◆ AIM OF THE TASK
Give back the entries exactly as they read, leaving each image out.

[Stored data entries]
-------

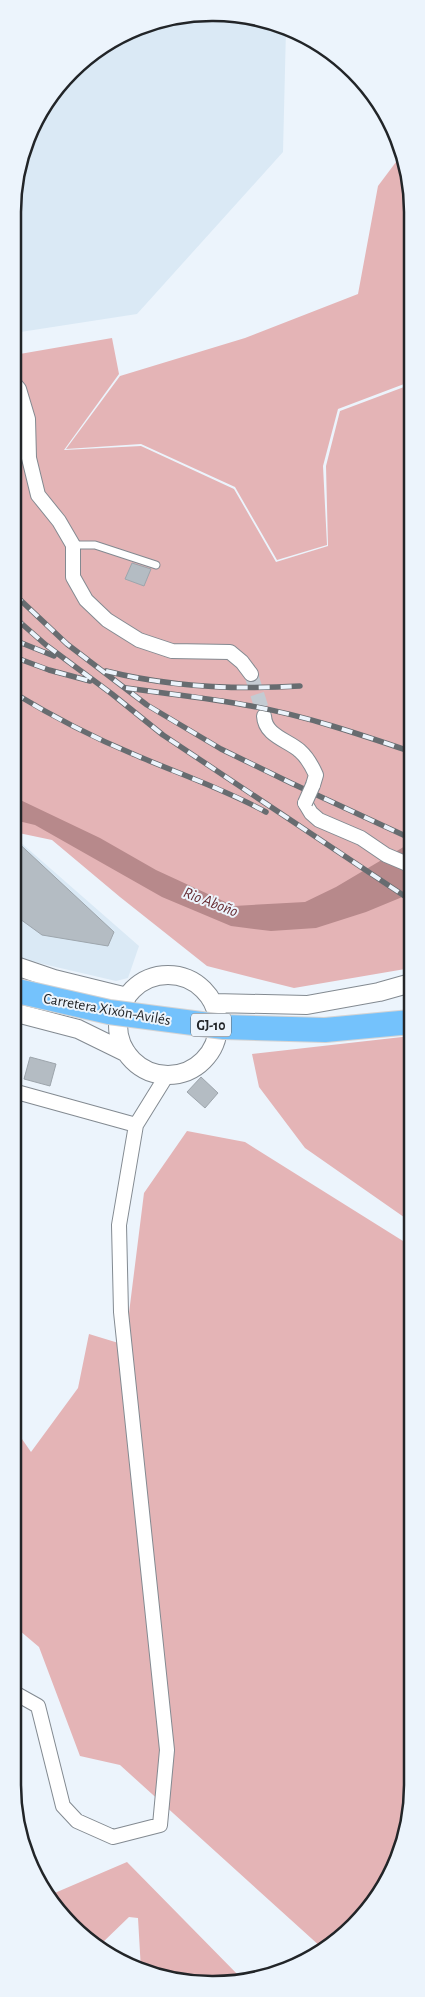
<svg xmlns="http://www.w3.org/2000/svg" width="425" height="1997" font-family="'Alegreya Sans',sans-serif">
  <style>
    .built { fill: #dae9f5 }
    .forest { fill: #e4b4b6 }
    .water { fill: #b7898b }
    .building { fill: #b4bcc3; stroke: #9da5ac }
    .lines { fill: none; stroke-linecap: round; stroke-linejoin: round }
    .minor-tunnel { stroke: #c4cbd2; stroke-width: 14; stroke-dasharray: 14 7; stroke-linecap: butt }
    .service-casing { stroke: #838a91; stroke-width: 9 }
    .minor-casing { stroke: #838a91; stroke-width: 16 }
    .tertiary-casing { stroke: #838a91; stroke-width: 20 }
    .service { stroke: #fff; stroke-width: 7 }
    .minor { stroke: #fff; stroke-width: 14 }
    .tertiary { stroke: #fff; stroke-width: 18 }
    .rail-casing { stroke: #676c70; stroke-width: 5.5 }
    .rail { stroke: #ecf4fc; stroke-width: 4; stroke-dasharray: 11; stroke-linecap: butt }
    .minor-bridge-casing { stroke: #838a91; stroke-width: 16; stroke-linecap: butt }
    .trunk-bridge-casing { stroke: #d3d3d4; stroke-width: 26; stroke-linecap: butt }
    .minor-bridge { stroke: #fff; stroke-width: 14 }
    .trunk-bridge { stroke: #74c2fc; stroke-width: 24 }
    .labels { text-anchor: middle; stroke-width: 4; stroke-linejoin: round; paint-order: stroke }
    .shield { fill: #ecf4fc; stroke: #5f6368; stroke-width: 1 }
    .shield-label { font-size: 14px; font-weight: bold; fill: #222528 }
    .street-label { font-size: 15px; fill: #222528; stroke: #ecf4fc }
    .water-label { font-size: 16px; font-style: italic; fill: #662b31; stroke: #ecf4fc }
    .rim { fill: none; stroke: #222528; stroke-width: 2.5 }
  </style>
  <rect width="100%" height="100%" fill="#ecf4fc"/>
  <path class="built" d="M238 14 286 29 283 152 137 314 14 333V187L39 113 91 54 160 19Z
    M13 840 19 841 139 946 128 978 116 981 13 957Z"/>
  <path class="forest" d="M402 154 412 199V381L338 409 323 466 327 545 277 560 235 487 141 444 66 449 120 376 245 338 358 294 378 186Z
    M112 338 119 374 64 450 141 446 234 489 276 562 328 546 326 466 340 411 412 384 411 968 294 988 207 966 120 897 52 840 14 832V355Z
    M411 1036V1222L305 1148 259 1087 252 1054Z
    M187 1131 245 1142 411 1246V1810L392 1873 344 1935 322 1948 120 1765 80 1756 39 1647 13 1625V1426L31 1452 78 1388 89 1334 125 1345 144 1193Z
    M127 1862 242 1979 200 1984 141 1970 138 1918 129 1917 100 1945 71 1926 50 1895Z"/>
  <path class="water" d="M14 797 100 838 156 870 234 906 305 902 336 887 412 842V893L366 912 316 928 271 931 231 926 162 897 35 825 14 820Z"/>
  <path class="building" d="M132 563 151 569 144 586 125 579Z
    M13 838 114 932 108 946 42 935 20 919 13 917Z
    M30 1057 56 1064 50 1086 24 1079Z
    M201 1077 218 1093 205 1108 187 1092Z"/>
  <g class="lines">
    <path class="minor-tunnel" d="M251 674 264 716"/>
    <defs>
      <path id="service" d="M73 545H95L156 565"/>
      <path id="minor" d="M14 383 19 389 28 419 29 458 38 495 59 521 73 545V577L86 600 107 620 139 640 172 651 230 652 242 662 251 674
        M264 716C265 736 288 740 300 751 308 758 312 766 316 775L313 785
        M305 803 311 813 319 820 361 838 386 855 412 866
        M13 1091 136 1125
        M13 1692 38 1706 63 1806 77 1821 113 1837 160 1825 167 1750 121 1312 119 1225 136 1125 167 1075"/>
      <path id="tertiary" d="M13 965 54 979 127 997
        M118 1025a50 50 0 1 1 100 0a50 50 0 1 1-100 0Z
        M214 1003 307 1005 379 992 411 983
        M13 1012 78 1029 127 1053"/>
    </defs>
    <use href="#service" class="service-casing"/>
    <use href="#minor" class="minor-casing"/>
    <use href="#tertiary" class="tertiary-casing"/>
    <use href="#service" class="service"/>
    <use href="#minor" class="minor"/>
    <use href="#tertiary" class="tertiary"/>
    <defs>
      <path id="rail" d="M14 594 67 644 147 705 221 749 291 783 412 839
        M14 617 46 645 112 694 163 735 412 901
        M14 640 54 656
        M14 657 49 670 90 681
        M106 671C170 687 235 690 300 686
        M126 688C168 694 210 698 251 706 306 716 359 734 412 752
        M14 693C52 716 92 737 133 754 177 773 224 789 266 812"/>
    </defs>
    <use href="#rail" class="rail-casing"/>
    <use href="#rail" class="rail"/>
    <defs>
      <path id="minor-bridge" d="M305 803 313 785"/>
      <path id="trunk-bridge" d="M13 990 109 1012 224 1027 325 1030 411 1022"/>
    </defs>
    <use href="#minor-bridge" class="minor-bridge-casing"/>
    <use href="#trunk-bridge" class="trunk-bridge-casing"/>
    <use href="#minor-bridge" class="minor-bridge"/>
    <use href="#trunk-bridge" class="trunk-bridge"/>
  </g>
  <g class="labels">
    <rect class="shield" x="191" y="1013.5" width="40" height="23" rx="4"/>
    <g class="shield-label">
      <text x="211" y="1030">GJ-10</text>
    </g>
    <g class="street-label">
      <text transform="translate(107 1009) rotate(10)" y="5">Carretera Xixón-Avilés</text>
    </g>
    <g class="water-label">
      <text transform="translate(211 901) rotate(21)" y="6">Rio Aboño</text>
    </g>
  </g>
  <path d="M0 0H425V1997H0ZM212 21H213A191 191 0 0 1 404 212V1785A191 191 0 0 1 213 1976H212A191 191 0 0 1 21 1785V212A191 191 0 0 1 212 21Z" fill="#ecf4fc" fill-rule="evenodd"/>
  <path class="rim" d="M212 21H213A191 191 0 0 1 404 212V1785A191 191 0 0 1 213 1976H212A191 191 0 0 1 21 1785V212A191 191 0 0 1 212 21Z"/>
</svg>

-------

◆ ANSWER BOX
<svg xmlns="http://www.w3.org/2000/svg" width="425" height="1997" font-family="'Alegreya Sans',sans-serif">
  <style>
    .built { fill: #dae9f5 }
    .forest { fill: #e4b4b6 }
    .water { fill: #b7898b }
    .building { fill: #b4bcc3; stroke: #9da5ac }
    .lines { fill: none; stroke-linecap: round; stroke-linejoin: round }
    .minor-tunnel { stroke: #c4cbd2; stroke-width: 14; stroke-dasharray: 14 7; stroke-linecap: butt }
    .service-casing { stroke: #838a91; stroke-width: 9 }
    .minor-casing { stroke: #838a91; stroke-width: 16 }
    .tertiary-casing { stroke: #838a91; stroke-width: 20 }
    .service { stroke: #fff; stroke-width: 7 }
    .minor { stroke: #fff; stroke-width: 14 }
    .tertiary { stroke: #fff; stroke-width: 18 }
    .rail-casing { stroke: #676c70; stroke-width: 5.5 }
    .rail { stroke: #ecf4fc; stroke-width: 4; stroke-dasharray: 11; stroke-linecap: butt }
    .minor-bridge-casing { stroke: #838a91; stroke-width: 16; stroke-linecap: butt }
    .trunk-bridge-casing { stroke: #d3d3d4; stroke-width: 26; stroke-linecap: butt }
    .minor-bridge { stroke: #fff; stroke-width: 14 }
    .trunk-bridge { stroke: #74c2fc; stroke-width: 24 }
    .labels { text-anchor: middle; stroke-width: 4; stroke-linejoin: round; paint-order: stroke }
    .shield { fill: #ecf4fc; stroke: #5f6368; stroke-width: 1 }
    .shield-label { font-size: 14px; font-weight: bold; fill: #222528 }
    .street-label { font-size: 15px; fill: #222528; stroke: #ecf4fc }
    .water-label { font-size: 16px; font-style: italic; fill: #662b31; stroke: #ecf4fc }
    .rim { fill: none; stroke: #222528; stroke-width: 2.5 }
  </style>
  <rect width="100%" height="100%" fill="#ecf4fc"/>
  <path class="built" d="M238 14 286 29 283 152 137 314 14 333V187L39 113 91 54 160 19Z
    M13 840 19 841 139 946 128 978 116 981 13 957Z"/>
  <path class="forest" d="M402 154 412 199V381L338 409 323 466 327 545 277 560 235 487 141 444 66 449 120 376 245 338 358 294 378 186Z
    M112 338 119 374 64 450 141 446 234 489 276 562 328 546 326 466 340 411 412 384 411 968 294 988 207 966 120 897 52 840 14 832V355Z
    M411 1036V1222L305 1148 259 1087 252 1054Z
    M187 1131 245 1142 411 1246V1810L392 1873 344 1935 322 1948 120 1765 80 1756 39 1647 13 1625V1426L31 1452 78 1388 89 1334 125 1345 144 1193Z
    M127 1862 242 1979 200 1984 141 1970 138 1918 129 1917 100 1945 71 1926 50 1895Z"/>
  <path class="water" d="M14 797 100 838 156 870 234 906 305 902 336 887 412 842V893L366 912 316 928 271 931 231 926 162 897 35 825 14 820Z"/>
  <path class="building" d="M132 563 151 569 144 586 125 579Z
    M13 838 114 932 108 946 42 935 20 919 13 917Z
    M30 1057 56 1064 50 1086 24 1079Z
    M201 1077 218 1093 205 1108 187 1092Z"/>
  <g class="lines">
    <path class="minor-tunnel" d="M251 674 264 716"/>
    <defs>
      <path id="service" d="M73 545H95L156 565"/>
      <path id="minor" d="M14 383 19 389 28 419 29 458 38 495 59 521 73 545V577L86 600 107 620 139 640 172 651 230 652 242 662 251 674
        M264 716C265 736 288 740 300 751 308 758 312 766 316 775L313 785
        M305 803 311 813 319 820 361 838 386 855 412 866
        M13 1091 136 1125
        M13 1692 38 1706 63 1806 77 1821 113 1837 160 1825 167 1750 121 1312 119 1225 136 1125 167 1075"/>
      <path id="tertiary" d="M13 965 54 979 127 997
        M118 1025a50 50 0 1 1 100 0a50 50 0 1 1-100 0Z
        M214 1003 307 1005 379 992 411 983
        M13 1012 78 1029 127 1053"/>
    </defs>
    <use href="#service" class="service-casing"/>
    <use href="#minor" class="minor-casing"/>
    <use href="#tertiary" class="tertiary-casing"/>
    <use href="#service" class="service"/>
    <use href="#minor" class="minor"/>
    <use href="#tertiary" class="tertiary"/>
    <defs>
      <path id="rail" d="M14 594 67 644 147 705 221 749 291 783 412 839
        M14 617 46 645 112 694 163 735 412 901
        M14 640 54 656
        M14 657 49 670 90 681
        M106 671C170 687 235 690 300 686
        M126 688C168 694 210 698 251 706 306 716 359 734 412 752
        M14 693C52 716 92 737 133 754 177 773 224 789 266 812"/>
    </defs>
    <use href="#rail" class="rail-casing"/>
    <use href="#rail" class="rail"/>
    <defs>
      <path id="minor-bridge" d="M305 803 313 785"/>
      <path id="trunk-bridge" d="M13 990 109 1012 224 1027 325 1030 411 1022"/>
    </defs>
    <use href="#minor-bridge" class="minor-bridge-casing"/>
    <use href="#trunk-bridge" class="trunk-bridge-casing"/>
    <use href="#minor-bridge" class="minor-bridge"/>
    <use href="#trunk-bridge" class="trunk-bridge"/>
  </g>
  <g class="labels">
    <rect class="shield" x="191" y="1013.5" width="40" height="23" rx="4"/>
    <g class="shield-label">
      <text x="211" y="1030">GJ-10</text>
    </g>
    <g class="street-label">
      <text transform="translate(107 1009) rotate(10)" y="5">Carretera Xixón-Avilés</text>
    </g>
    <g class="water-label">
      <text transform="translate(211 901) rotate(21)" y="6">Rio Aboño</text>
    </g>
  </g>
  <path d="M0 0H425V1997H0ZM212 21H213A191 191 0 0 1 404 212V1785A191 191 0 0 1 213 1976H212A191 191 0 0 1 21 1785V212A191 191 0 0 1 212 21Z" fill="#ecf4fc" fill-rule="evenodd"/>
  <path class="rim" d="M212 21H213A191 191 0 0 1 404 212V1785A191 191 0 0 1 213 1976H212A191 191 0 0 1 21 1785V212A191 191 0 0 1 212 21Z"/>
</svg>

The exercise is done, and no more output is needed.